**Task instructions**
The required answer is every line of the data containing the word "circle".

**Data extracted from a collection**
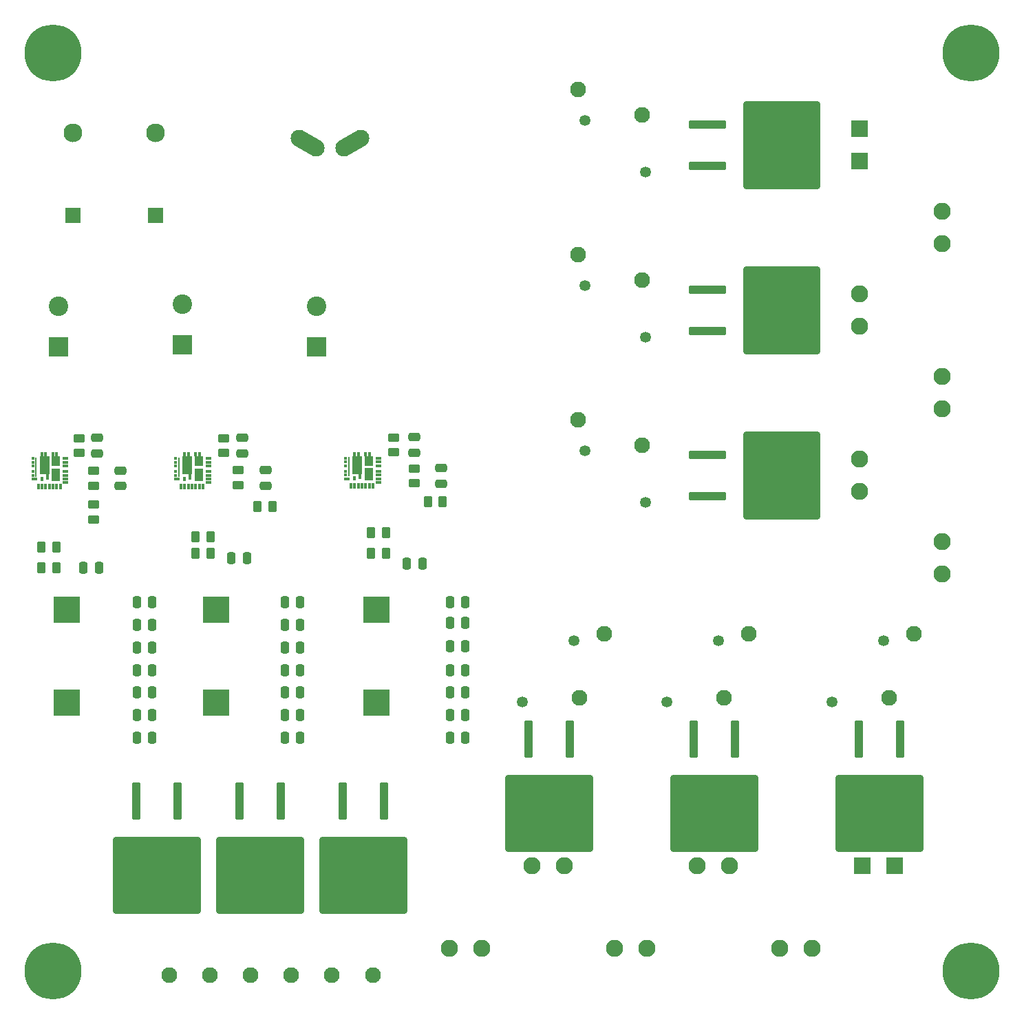
<source format=gts>
G04 #@! TF.GenerationSoftware,KiCad,Pcbnew,(7.0.0-0)*
G04 #@! TF.CreationDate,2023-12-24T21:08:26+08:00*
G04 #@! TF.ProjectId,Power Distribution Board Ver.2,506f7765-7220-4446-9973-747269627574,rev?*
G04 #@! TF.SameCoordinates,Original*
G04 #@! TF.FileFunction,Soldermask,Top*
G04 #@! TF.FilePolarity,Negative*
%FSLAX46Y46*%
G04 Gerber Fmt 4.6, Leading zero omitted, Abs format (unit mm)*
G04 Created by KiCad (PCBNEW (7.0.0-0)) date 2023-12-24 21:08:26*
%MOMM*%
%LPD*%
G01*
G04 APERTURE LIST*
G04 Aperture macros list*
%AMRoundRect*
0 Rectangle with rounded corners*
0 $1 Rounding radius*
0 $2 $3 $4 $5 $6 $7 $8 $9 X,Y pos of 4 corners*
0 Add a 4 corners polygon primitive as box body*
4,1,4,$2,$3,$4,$5,$6,$7,$8,$9,$2,$3,0*
0 Add four circle primitives for the rounded corners*
1,1,$1+$1,$2,$3*
1,1,$1+$1,$4,$5*
1,1,$1+$1,$6,$7*
1,1,$1+$1,$8,$9*
0 Add four rect primitives between the rounded corners*
20,1,$1+$1,$2,$3,$4,$5,0*
20,1,$1+$1,$4,$5,$6,$7,0*
20,1,$1+$1,$6,$7,$8,$9,0*
20,1,$1+$1,$8,$9,$2,$3,0*%
%AMHorizOval*
0 Thick line with rounded ends*
0 $1 width*
0 $2 $3 position (X,Y) of the first rounded end (center of the circle)*
0 $4 $5 position (X,Y) of the second rounded end (center of the circle)*
0 Add line between two ends*
20,1,$1,$2,$3,$4,$5,0*
0 Add two circle primitives to create the rounded ends*
1,1,$1,$2,$3*
1,1,$1,$4,$5*%
G04 Aperture macros list end*
%ADD10C,0.800000*%
%ADD11C,7.000000*%
%ADD12RoundRect,0.250000X-0.250000X-0.475000X0.250000X-0.475000X0.250000X0.475000X-0.250000X0.475000X0*%
%ADD13R,3.300000X3.175000*%
%ADD14RoundRect,0.250000X-2.050000X-0.300000X2.050000X-0.300000X2.050000X0.300000X-2.050000X0.300000X0*%
%ADD15RoundRect,0.250002X-4.449998X-5.149998X4.449998X-5.149998X4.449998X5.149998X-4.449998X5.149998X0*%
%ADD16C,1.950000*%
%ADD17C,1.350000*%
%ADD18R,0.300000X0.550000*%
%ADD19R,0.450000X0.300000*%
%ADD20R,0.280000X2.350000*%
%ADD21R,0.730000X0.300000*%
%ADD22R,0.300000X0.725000*%
%ADD23R,0.725000X0.300000*%
%ADD24R,1.050000X1.575000*%
%ADD25R,1.050000X1.150000*%
%ADD26R,1.200000X2.175000*%
%ADD27R,0.455000X0.650000*%
%ADD28R,0.380000X0.580000*%
%ADD29RoundRect,0.250000X-0.450000X0.262500X-0.450000X-0.262500X0.450000X-0.262500X0.450000X0.262500X0*%
%ADD30RoundRect,0.250000X-0.475000X0.250000X-0.475000X-0.250000X0.475000X-0.250000X0.475000X0.250000X0*%
%ADD31HorizOval,2.100000X1.039230X-0.600000X-1.039230X0.600000X0*%
%ADD32HorizOval,2.100000X1.039230X0.600000X-1.039230X-0.600000X0*%
%ADD33RoundRect,0.250000X-0.262500X-0.450000X0.262500X-0.450000X0.262500X0.450000X-0.262500X0.450000X0*%
%ADD34RoundRect,0.250000X0.450000X-0.262500X0.450000X0.262500X-0.450000X0.262500X-0.450000X-0.262500X0*%
%ADD35RoundRect,0.250000X-0.300000X2.050000X-0.300000X-2.050000X0.300000X-2.050000X0.300000X2.050000X0*%
%ADD36RoundRect,0.250002X-5.149998X4.449998X-5.149998X-4.449998X5.149998X-4.449998X5.149998X4.449998X0*%
%ADD37RoundRect,0.250000X0.475000X-0.250000X0.475000X0.250000X-0.475000X0.250000X-0.475000X-0.250000X0*%
%ADD38R,2.400000X2.400000*%
%ADD39C,2.400000*%
%ADD40R,2.124000X2.124000*%
%ADD41C,2.124000*%
%ADD42R,1.950000X1.950000*%
%ADD43C,2.300000*%
G04 APERTURE END LIST*
D10*
X137375000Y-27000000D03*
X138143845Y-25143845D03*
X138143845Y-28856155D03*
X140000000Y-24375000D03*
D11*
X140000000Y-27000000D03*
D10*
X140000000Y-29625000D03*
X141856155Y-25143845D03*
X141856155Y-28856155D03*
X142625000Y-27000000D03*
D12*
X48958845Y-89215000D03*
X50858845Y-89215000D03*
D13*
X47119999Y-95564999D03*
X47119999Y-106994999D03*
D14*
X107563845Y-56130000D03*
D15*
X116713845Y-58670000D03*
D14*
X107563845Y-61210000D03*
D16*
X94863845Y-98500000D03*
D17*
X91113845Y-99350000D03*
X84763845Y-106850000D03*
D16*
X91763845Y-106350000D03*
D12*
X55513845Y-105716920D03*
X57413845Y-105716920D03*
D18*
X45013844Y-76394999D03*
X44563844Y-76394999D03*
X43663844Y-76394999D03*
X43213844Y-76394999D03*
D19*
X42113844Y-76944999D03*
X42113844Y-77394999D03*
X42113844Y-77844999D03*
X42113844Y-78544999D03*
X42113844Y-78994999D03*
D20*
X42478844Y-77969999D03*
D21*
X42253844Y-79444999D03*
D22*
X42763844Y-80357499D03*
X43213844Y-80357499D03*
X43663844Y-80357499D03*
X44113844Y-80357499D03*
X44563844Y-80357499D03*
X45013844Y-80357499D03*
X45463844Y-80357499D03*
D23*
X46126344Y-79894999D03*
X46126344Y-79444999D03*
X46126344Y-78994999D03*
X46126344Y-78544999D03*
X46126344Y-77844999D03*
X46126344Y-77394999D03*
X46126344Y-76944999D03*
D24*
X44938844Y-78907499D03*
D25*
X44938844Y-77244999D03*
D26*
X43513844Y-77757499D03*
D27*
X43886344Y-79169999D03*
D28*
X43198844Y-79404999D03*
D29*
X49773845Y-78377500D03*
X49773845Y-80202500D03*
D30*
X74800845Y-78105000D03*
X74800845Y-80005000D03*
D29*
X32033845Y-82597500D03*
X32033845Y-84422500D03*
D12*
X75833845Y-105716920D03*
X77733845Y-105716920D03*
D31*
X58349999Y-38122999D03*
D32*
X63849999Y-38122999D03*
D33*
X25601345Y-87790000D03*
X27426345Y-87790000D03*
D34*
X48003845Y-76232500D03*
X48003845Y-74407500D03*
D13*
X28703844Y-95564999D03*
X28703844Y-106994999D03*
D12*
X55513845Y-94640000D03*
X57413845Y-94640000D03*
X37333845Y-97409230D03*
X39233845Y-97409230D03*
D29*
X71498845Y-78142500D03*
X71498845Y-79967500D03*
D34*
X30233845Y-76232500D03*
X30233845Y-74407500D03*
D12*
X75833845Y-94640000D03*
X77733845Y-94640000D03*
D35*
X110933845Y-111450000D03*
D36*
X108393845Y-120600000D03*
D35*
X105853845Y-111450000D03*
D16*
X91603845Y-31560000D03*
D17*
X92453845Y-35310000D03*
X99953845Y-41660000D03*
D16*
X99453845Y-34660000D03*
D12*
X70548845Y-89850000D03*
X72448845Y-89850000D03*
D14*
X107563845Y-35810000D03*
D15*
X116713845Y-38350000D03*
D14*
X107563845Y-40890000D03*
D35*
X55053845Y-119070000D03*
D36*
X52513845Y-128220000D03*
D35*
X49973845Y-119070000D03*
D10*
X24375000Y-27000000D03*
X25143845Y-25143845D03*
X25143845Y-28856155D03*
X27000000Y-24375000D03*
D11*
X27000000Y-27000000D03*
D10*
X27000000Y-29625000D03*
X28856155Y-25143845D03*
X28856155Y-28856155D03*
X29625000Y-27000000D03*
D30*
X53210845Y-78359000D03*
X53210845Y-80259000D03*
D16*
X91603845Y-72200000D03*
D17*
X92453845Y-75950000D03*
X99953845Y-82300000D03*
D16*
X99453845Y-75300000D03*
D12*
X55513845Y-108486150D03*
X57413845Y-108486150D03*
X30783845Y-90330000D03*
X32683845Y-90330000D03*
D33*
X73126345Y-82230000D03*
X74951345Y-82230000D03*
X66141345Y-88580000D03*
X67966345Y-88580000D03*
D12*
X75833845Y-108486150D03*
X77733845Y-108486150D03*
D35*
X90613845Y-111450000D03*
D36*
X88073845Y-120600000D03*
D35*
X85533845Y-111450000D03*
D12*
X75833845Y-100000000D03*
X77733845Y-100000000D03*
X55513845Y-111255380D03*
X57413845Y-111255380D03*
X37333845Y-111255380D03*
X39233845Y-111255380D03*
D35*
X131253845Y-111450000D03*
D36*
X128713845Y-120600000D03*
D35*
X126173845Y-111450000D03*
D12*
X55513845Y-102947690D03*
X57413845Y-102947690D03*
X75833845Y-111255380D03*
X77733845Y-111255380D03*
D13*
X66803844Y-95544999D03*
X66803844Y-106974999D03*
D16*
X91603845Y-51880000D03*
D17*
X92453845Y-55630000D03*
X99953845Y-61980000D03*
D16*
X99453845Y-54980000D03*
D35*
X42353845Y-119070000D03*
D36*
X39813845Y-128220000D03*
D35*
X37273845Y-119070000D03*
D30*
X35303845Y-78412500D03*
X35303845Y-80312500D03*
D12*
X37333845Y-100178460D03*
X39233845Y-100178460D03*
X55513845Y-97409230D03*
X57413845Y-97409230D03*
D34*
X68958845Y-76157500D03*
X68958845Y-74332500D03*
D37*
X71498845Y-76195000D03*
X71498845Y-74295000D03*
D12*
X37333845Y-108486150D03*
X39233845Y-108486150D03*
D10*
X24375000Y-140000000D03*
X25143845Y-138143845D03*
X25143845Y-141856155D03*
X27000000Y-137375000D03*
D11*
X27000000Y-140000000D03*
D10*
X27000000Y-142625000D03*
X28856155Y-138143845D03*
X28856155Y-141856155D03*
X29625000Y-140000000D03*
D16*
X132963845Y-98500000D03*
D17*
X129213845Y-99350000D03*
X122863845Y-106850000D03*
D16*
X129863845Y-106350000D03*
D33*
X25601345Y-90330000D03*
X27426345Y-90330000D03*
D12*
X37333845Y-105716920D03*
X39233845Y-105716920D03*
D33*
X52171345Y-82865000D03*
X53996345Y-82865000D03*
D14*
X107563845Y-76450000D03*
D15*
X116713845Y-78990000D03*
D14*
X107563845Y-81530000D03*
D12*
X55513845Y-100178460D03*
X57413845Y-100178460D03*
D18*
X65941344Y-76362499D03*
X65491344Y-76362499D03*
X64591344Y-76362499D03*
X64141344Y-76362499D03*
D19*
X63041344Y-76912499D03*
X63041344Y-77362499D03*
X63041344Y-77812499D03*
X63041344Y-78512499D03*
X63041344Y-78962499D03*
D20*
X63406344Y-77937499D03*
D21*
X63181344Y-79412499D03*
D22*
X63691344Y-80324999D03*
X64141344Y-80324999D03*
X64591344Y-80324999D03*
X65041344Y-80324999D03*
X65491344Y-80324999D03*
X65941344Y-80324999D03*
X66391344Y-80324999D03*
D23*
X67053844Y-79862499D03*
X67053844Y-79412499D03*
X67053844Y-78962499D03*
X67053844Y-78512499D03*
X67053844Y-77812499D03*
X67053844Y-77362499D03*
X67053844Y-76912499D03*
D24*
X65866344Y-78874999D03*
D25*
X65866344Y-77212499D03*
D26*
X64441344Y-77724999D03*
D27*
X64813844Y-79137499D03*
D28*
X64126344Y-79372499D03*
D35*
X67753845Y-119070000D03*
D36*
X65213845Y-128220000D03*
D35*
X62673845Y-119070000D03*
D33*
X66141345Y-86040000D03*
X67966345Y-86040000D03*
D29*
X32033845Y-78430000D03*
X32033845Y-80255000D03*
D12*
X37333845Y-94640000D03*
X39233845Y-94640000D03*
D37*
X50343845Y-76290000D03*
X50343845Y-74390000D03*
D16*
X112643845Y-98500000D03*
D17*
X108893845Y-99350000D03*
X102543845Y-106850000D03*
D16*
X109543845Y-106350000D03*
D18*
X27468844Y-76394999D03*
X27018844Y-76394999D03*
X26118844Y-76394999D03*
X25668844Y-76394999D03*
D19*
X24568844Y-76944999D03*
X24568844Y-77394999D03*
X24568844Y-77844999D03*
X24568844Y-78544999D03*
X24568844Y-78994999D03*
D20*
X24933844Y-77969999D03*
D21*
X24708844Y-79444999D03*
D22*
X25218844Y-80357499D03*
X25668844Y-80357499D03*
X26118844Y-80357499D03*
X26568844Y-80357499D03*
X27018844Y-80357499D03*
X27468844Y-80357499D03*
X27918844Y-80357499D03*
D23*
X28581344Y-79894999D03*
X28581344Y-79444999D03*
X28581344Y-78994999D03*
X28581344Y-78544999D03*
X28581344Y-77844999D03*
X28581344Y-77394999D03*
X28581344Y-76944999D03*
D24*
X27393844Y-78907499D03*
D25*
X27393844Y-77244999D03*
D26*
X25968844Y-77757499D03*
D27*
X26341344Y-79169999D03*
D28*
X25653844Y-79404999D03*
D33*
X44551345Y-88580000D03*
X46376345Y-88580000D03*
D12*
X75833845Y-102947690D03*
X77733845Y-102947690D03*
X75833845Y-97180000D03*
X77733845Y-97180000D03*
X37333845Y-102947690D03*
X39233845Y-102947690D03*
D33*
X44551345Y-86548000D03*
X46376345Y-86548000D03*
D37*
X32453845Y-76290000D03*
X32453845Y-74390000D03*
D10*
X137375000Y-140000000D03*
X138143845Y-138143845D03*
X138143845Y-141856155D03*
X140000000Y-137375000D03*
D11*
X140000000Y-140000000D03*
D10*
X140000000Y-142625000D03*
X141856155Y-138143845D03*
X141856155Y-141856155D03*
X142625000Y-140000000D03*
D38*
X59433844Y-63179999D03*
D39*
X59433845Y-58180000D03*
D40*
X126237999Y-36321999D03*
X126237999Y-40341999D03*
D41*
X136398000Y-46482000D03*
X136398000Y-50502000D03*
X126238000Y-56642000D03*
X126238000Y-60662000D03*
X136398000Y-66802000D03*
X136398000Y-70822000D03*
X126238000Y-76962000D03*
X126238000Y-80982000D03*
X136398000Y-87122000D03*
X136398000Y-91142000D03*
D38*
X42923844Y-62963958D03*
D39*
X42923845Y-57963959D03*
D38*
X27683844Y-63179999D03*
D39*
X27683845Y-58180000D03*
D42*
X29489999Y-46999999D03*
X39649999Y-46999999D03*
D43*
X29490000Y-36840000D03*
X39650000Y-36840000D03*
D40*
X130573844Y-126999999D03*
X126553844Y-126999999D03*
D41*
X120413845Y-137160000D03*
X116393845Y-137160000D03*
X110253845Y-127000000D03*
X106233845Y-127000000D03*
X100093845Y-137160000D03*
X96073845Y-137160000D03*
X89933845Y-127000000D03*
X85913845Y-127000000D03*
X79773845Y-137160000D03*
X75753845Y-137160000D03*
D16*
X41348000Y-140462000D03*
X46348000Y-140462000D03*
X51348000Y-140462000D03*
X56348000Y-140462000D03*
X61348000Y-140462000D03*
X66348000Y-140462000D03*
M02*

</source>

**Task output**
0 Add four circle primitives for the rounded corners*
0 $2 $3 position (X,Y) of the first rounded end (center of the circle)*
0 $4 $5 position (X,Y) of the second rounded end (center of the circle)*
0 Add two circle primitives to create the rounded ends*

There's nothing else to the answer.